I'm concerned that they maybe buying companies too big for them to handle. I'd prefer to see smaller acquisitions.
" Why would I vote for someone who has no proven record?"
I don't follow the thought process. Russell Lee is your preferred candidate? What track record does he have? What makes a track record so important anyways? I don't care so much what his track record is as what he proposes to do. He has a lot more at stake than Lee does. I don't know if Lee has any shares other than ones he has been given. At least with Miller I have someone who has the same thing at stake I do, my hard earned money.
GENC has been sitting on cash for several years. Poor corporate governance. I could have done much better than management did investing mostly in fixed income securities.

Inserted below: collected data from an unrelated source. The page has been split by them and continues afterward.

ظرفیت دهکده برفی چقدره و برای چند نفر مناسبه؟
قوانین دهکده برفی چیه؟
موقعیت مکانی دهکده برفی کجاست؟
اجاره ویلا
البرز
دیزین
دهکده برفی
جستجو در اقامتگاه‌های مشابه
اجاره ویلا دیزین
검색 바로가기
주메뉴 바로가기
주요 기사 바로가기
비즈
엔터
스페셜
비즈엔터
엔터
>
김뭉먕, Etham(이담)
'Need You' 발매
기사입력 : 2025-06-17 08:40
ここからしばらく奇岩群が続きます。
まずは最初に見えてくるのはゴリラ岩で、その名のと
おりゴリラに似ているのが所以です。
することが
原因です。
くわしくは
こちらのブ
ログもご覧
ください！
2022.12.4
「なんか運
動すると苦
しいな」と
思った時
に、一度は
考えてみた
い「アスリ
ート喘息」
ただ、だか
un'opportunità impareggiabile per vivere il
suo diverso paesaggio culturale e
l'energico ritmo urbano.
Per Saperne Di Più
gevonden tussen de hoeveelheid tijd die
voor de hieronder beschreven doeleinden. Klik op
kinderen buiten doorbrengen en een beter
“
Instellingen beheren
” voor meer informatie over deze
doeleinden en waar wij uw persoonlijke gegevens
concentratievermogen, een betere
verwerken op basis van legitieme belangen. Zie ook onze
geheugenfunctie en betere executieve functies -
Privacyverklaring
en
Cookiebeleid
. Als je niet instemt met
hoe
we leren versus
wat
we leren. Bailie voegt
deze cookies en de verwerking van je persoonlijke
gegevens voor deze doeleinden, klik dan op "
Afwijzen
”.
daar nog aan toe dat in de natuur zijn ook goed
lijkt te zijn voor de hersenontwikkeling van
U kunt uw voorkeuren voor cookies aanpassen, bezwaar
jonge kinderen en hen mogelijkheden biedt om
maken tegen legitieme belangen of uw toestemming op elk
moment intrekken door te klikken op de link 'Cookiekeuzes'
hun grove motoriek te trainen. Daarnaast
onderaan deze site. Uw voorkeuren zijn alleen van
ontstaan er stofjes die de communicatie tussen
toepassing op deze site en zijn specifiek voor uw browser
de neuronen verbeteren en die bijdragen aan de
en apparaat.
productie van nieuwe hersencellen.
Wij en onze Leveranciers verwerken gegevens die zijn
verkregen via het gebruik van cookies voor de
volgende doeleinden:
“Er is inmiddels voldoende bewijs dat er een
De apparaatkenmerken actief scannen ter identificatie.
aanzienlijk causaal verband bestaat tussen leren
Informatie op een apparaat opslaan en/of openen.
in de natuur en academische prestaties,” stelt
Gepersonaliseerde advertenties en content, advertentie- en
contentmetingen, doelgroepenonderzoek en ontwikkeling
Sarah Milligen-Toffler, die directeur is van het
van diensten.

I agree with the buying when things are cheap. However management screwed up their last acquisition. They have not demonstrated they have the skills to make successful acquisitions. Give me my money as part of an aggressive dividend policy or buy back 50% of the shares, do something that send a strong message that you intend to increase shareholders value
I don't know if you can quantify the record of an individual director. I do know the track record of the current executive team. I am willing to give Mr. Miller the opportunity to see if he can make any kind of difference. If nothing else it is a whole bunch of shares voting against the Incentive Compensation Plan. That alone aligns his interests with mine. That make his interests much more closely aligned with mine than management. Isn't it ironic that that is always the rationale used to promote stock option plans?
Having Congress pass a highway bill is not a major accomplishment of management. Being careful stewards of shareholders money would be something to brag about. Unfortunately it is just sitting in fixed income investments. When management takes shareholders seriously then the can come back and talk about how richly they should be rewarded.